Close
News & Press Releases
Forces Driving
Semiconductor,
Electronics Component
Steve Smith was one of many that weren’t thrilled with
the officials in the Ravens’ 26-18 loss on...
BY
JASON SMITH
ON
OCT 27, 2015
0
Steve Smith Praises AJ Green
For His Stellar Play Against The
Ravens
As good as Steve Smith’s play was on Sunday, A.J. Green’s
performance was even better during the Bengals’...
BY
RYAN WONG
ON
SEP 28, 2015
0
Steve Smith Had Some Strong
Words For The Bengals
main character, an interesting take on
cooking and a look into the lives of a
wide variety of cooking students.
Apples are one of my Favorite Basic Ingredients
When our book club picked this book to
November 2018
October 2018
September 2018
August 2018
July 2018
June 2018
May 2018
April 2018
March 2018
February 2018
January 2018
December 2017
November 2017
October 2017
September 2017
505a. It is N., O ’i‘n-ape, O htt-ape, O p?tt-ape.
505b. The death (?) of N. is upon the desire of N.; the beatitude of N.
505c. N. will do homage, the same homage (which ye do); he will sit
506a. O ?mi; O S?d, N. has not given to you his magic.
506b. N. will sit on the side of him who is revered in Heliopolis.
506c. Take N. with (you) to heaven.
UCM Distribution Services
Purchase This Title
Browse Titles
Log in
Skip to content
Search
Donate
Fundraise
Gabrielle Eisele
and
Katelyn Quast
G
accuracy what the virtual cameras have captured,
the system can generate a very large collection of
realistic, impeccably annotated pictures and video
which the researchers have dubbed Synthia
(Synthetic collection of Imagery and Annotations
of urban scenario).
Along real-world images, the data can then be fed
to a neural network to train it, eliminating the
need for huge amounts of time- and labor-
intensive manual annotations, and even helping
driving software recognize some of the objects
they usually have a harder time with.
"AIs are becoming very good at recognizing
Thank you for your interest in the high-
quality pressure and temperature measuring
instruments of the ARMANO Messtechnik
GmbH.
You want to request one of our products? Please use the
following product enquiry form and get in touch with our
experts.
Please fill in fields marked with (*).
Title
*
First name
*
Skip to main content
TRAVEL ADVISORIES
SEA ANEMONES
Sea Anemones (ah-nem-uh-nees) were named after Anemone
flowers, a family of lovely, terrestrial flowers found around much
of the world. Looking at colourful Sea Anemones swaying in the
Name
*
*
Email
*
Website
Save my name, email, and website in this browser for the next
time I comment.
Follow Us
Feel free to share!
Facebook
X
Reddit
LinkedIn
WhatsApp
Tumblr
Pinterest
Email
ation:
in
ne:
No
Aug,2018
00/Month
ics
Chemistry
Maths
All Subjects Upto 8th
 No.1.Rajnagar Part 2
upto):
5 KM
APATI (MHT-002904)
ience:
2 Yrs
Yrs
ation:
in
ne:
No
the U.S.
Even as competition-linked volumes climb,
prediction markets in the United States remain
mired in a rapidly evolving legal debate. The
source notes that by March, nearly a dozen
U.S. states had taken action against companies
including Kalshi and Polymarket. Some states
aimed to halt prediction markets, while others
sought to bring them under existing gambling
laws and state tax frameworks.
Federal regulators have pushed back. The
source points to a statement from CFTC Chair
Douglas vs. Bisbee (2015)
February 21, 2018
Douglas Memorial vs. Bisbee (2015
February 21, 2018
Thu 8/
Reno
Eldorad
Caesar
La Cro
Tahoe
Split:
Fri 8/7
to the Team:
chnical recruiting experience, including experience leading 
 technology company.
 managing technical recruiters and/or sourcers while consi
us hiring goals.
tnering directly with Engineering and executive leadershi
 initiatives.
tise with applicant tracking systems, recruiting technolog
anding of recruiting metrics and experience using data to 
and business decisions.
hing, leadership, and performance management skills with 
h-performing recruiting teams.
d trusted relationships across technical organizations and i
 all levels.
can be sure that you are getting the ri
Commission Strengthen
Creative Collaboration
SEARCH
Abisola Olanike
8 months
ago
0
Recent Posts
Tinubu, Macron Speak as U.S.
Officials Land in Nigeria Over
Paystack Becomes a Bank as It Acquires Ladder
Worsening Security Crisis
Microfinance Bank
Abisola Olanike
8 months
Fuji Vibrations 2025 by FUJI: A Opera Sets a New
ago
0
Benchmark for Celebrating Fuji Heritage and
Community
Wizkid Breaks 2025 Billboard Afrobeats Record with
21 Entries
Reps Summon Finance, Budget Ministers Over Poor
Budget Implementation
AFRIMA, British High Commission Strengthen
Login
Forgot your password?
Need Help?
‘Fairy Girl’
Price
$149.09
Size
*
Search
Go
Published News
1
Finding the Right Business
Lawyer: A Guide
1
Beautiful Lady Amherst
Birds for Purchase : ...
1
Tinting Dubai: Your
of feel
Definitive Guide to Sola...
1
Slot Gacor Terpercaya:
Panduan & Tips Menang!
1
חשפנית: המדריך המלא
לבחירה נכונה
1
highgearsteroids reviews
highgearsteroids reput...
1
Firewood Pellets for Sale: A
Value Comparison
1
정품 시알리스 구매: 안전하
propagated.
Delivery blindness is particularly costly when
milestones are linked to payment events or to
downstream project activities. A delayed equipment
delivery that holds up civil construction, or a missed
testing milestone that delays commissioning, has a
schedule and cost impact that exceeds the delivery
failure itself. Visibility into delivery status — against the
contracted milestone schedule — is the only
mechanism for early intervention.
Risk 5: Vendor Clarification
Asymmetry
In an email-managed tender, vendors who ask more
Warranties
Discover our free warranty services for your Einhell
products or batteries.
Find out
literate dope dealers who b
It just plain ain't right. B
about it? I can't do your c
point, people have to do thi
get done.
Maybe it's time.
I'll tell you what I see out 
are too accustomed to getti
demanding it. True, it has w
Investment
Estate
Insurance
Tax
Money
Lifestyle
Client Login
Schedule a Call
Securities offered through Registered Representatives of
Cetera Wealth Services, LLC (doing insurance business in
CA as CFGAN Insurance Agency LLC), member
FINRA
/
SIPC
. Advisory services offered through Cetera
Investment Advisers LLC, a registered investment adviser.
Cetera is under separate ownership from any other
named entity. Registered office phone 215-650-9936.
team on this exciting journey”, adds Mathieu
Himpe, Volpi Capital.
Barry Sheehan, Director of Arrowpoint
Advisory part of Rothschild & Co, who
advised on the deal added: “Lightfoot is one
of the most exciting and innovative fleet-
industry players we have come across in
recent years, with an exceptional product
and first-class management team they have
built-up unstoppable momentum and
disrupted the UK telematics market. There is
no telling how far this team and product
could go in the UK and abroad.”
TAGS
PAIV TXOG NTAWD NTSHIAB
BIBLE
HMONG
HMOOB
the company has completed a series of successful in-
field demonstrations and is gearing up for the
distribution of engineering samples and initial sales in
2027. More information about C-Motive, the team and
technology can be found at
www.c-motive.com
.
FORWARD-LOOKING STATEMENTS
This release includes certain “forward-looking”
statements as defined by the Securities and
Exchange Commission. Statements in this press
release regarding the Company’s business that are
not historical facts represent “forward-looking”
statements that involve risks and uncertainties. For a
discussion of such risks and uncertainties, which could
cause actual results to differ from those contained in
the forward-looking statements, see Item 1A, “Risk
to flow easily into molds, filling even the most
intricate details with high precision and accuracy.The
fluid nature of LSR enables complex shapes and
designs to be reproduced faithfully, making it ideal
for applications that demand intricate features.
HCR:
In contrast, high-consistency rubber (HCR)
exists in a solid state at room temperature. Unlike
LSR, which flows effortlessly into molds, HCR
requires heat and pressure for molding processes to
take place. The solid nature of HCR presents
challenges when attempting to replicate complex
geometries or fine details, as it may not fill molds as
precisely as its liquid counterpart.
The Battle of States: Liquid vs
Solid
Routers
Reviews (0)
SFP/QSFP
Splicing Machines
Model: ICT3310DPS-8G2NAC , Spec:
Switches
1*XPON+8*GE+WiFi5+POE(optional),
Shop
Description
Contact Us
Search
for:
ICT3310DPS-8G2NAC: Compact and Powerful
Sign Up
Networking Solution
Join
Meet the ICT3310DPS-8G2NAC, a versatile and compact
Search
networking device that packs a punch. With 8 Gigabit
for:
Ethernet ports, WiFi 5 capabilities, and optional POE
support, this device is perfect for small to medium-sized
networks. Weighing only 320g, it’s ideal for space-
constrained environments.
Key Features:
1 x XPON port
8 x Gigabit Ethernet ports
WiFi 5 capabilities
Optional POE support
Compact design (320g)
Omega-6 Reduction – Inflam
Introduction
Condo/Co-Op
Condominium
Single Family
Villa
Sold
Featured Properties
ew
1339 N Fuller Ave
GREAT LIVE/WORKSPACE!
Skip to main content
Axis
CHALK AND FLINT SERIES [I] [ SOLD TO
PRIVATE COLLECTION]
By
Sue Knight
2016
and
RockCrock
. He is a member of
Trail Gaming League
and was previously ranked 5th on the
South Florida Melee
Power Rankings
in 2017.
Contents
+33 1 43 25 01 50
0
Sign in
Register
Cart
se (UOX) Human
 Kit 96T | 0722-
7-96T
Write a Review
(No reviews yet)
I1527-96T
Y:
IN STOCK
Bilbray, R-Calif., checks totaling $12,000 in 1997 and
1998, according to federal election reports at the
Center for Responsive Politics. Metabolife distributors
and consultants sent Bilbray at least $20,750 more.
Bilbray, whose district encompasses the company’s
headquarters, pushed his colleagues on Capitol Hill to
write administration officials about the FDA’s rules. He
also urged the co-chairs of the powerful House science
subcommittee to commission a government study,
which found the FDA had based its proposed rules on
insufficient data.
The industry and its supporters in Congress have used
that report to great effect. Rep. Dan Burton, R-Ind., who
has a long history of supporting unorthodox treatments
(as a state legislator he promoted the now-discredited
━━━━━━━━━━━━━━━━
### TASK DETAILS
Transcribe verbatim. Cover the lines from the first line of the entries above to the line containing "realistic, impeccably annotated", inclusive.

### SOLUTION TO THIS PROBLEM
Close
News & Press Releases
Forces Driving
Semiconductor,
Electronics Component
Steve Smith was one of many that weren’t thrilled with
the officials in the Ravens’ 26-18 loss on...
BY
JASON SMITH
ON
OCT 27, 2015
0
Steve Smith Praises AJ Green
For His Stellar Play Against The
Ravens
As good as Steve Smith’s play was on Sunday, A.J. Green’s
performance was even better during the Bengals’...
BY
RYAN WONG
ON
SEP 28, 2015
0
Steve Smith Had Some Strong
Words For The Bengals
main character, an interesting take on
cooking and a look into the lives of a
wide variety of cooking students.
Apples are one of my Favorite Basic Ingredients
When our book club picked this book to
November 2018
October 2018
September 2018
August 2018
July 2018
June 2018
May 2018
April 2018
March 2018
February 2018
January 2018
December 2017
November 2017
October 2017
September 2017
505a. It is N., O ’i‘n-ape, O htt-ape, O p?tt-ape.
505b. The death (?) of N. is upon the desire of N.; the beatitude of N.
505c. N. will do homage, the same homage (which ye do); he will sit
506a. O ?mi; O S?d, N. has not given to you his magic.
506b. N. will sit on the side of him who is revered in Heliopolis.
506c. Take N. with (you) to heaven.
UCM Distribution Services
Purchase This Title
Browse Titles
Log in
Skip to content
Search
Donate
Fundraise
Gabrielle Eisele
and
Katelyn Quast
G
accuracy what the virtual cameras have captured,
the system can generate a very large collection of
realistic, impeccably annotated pictures and video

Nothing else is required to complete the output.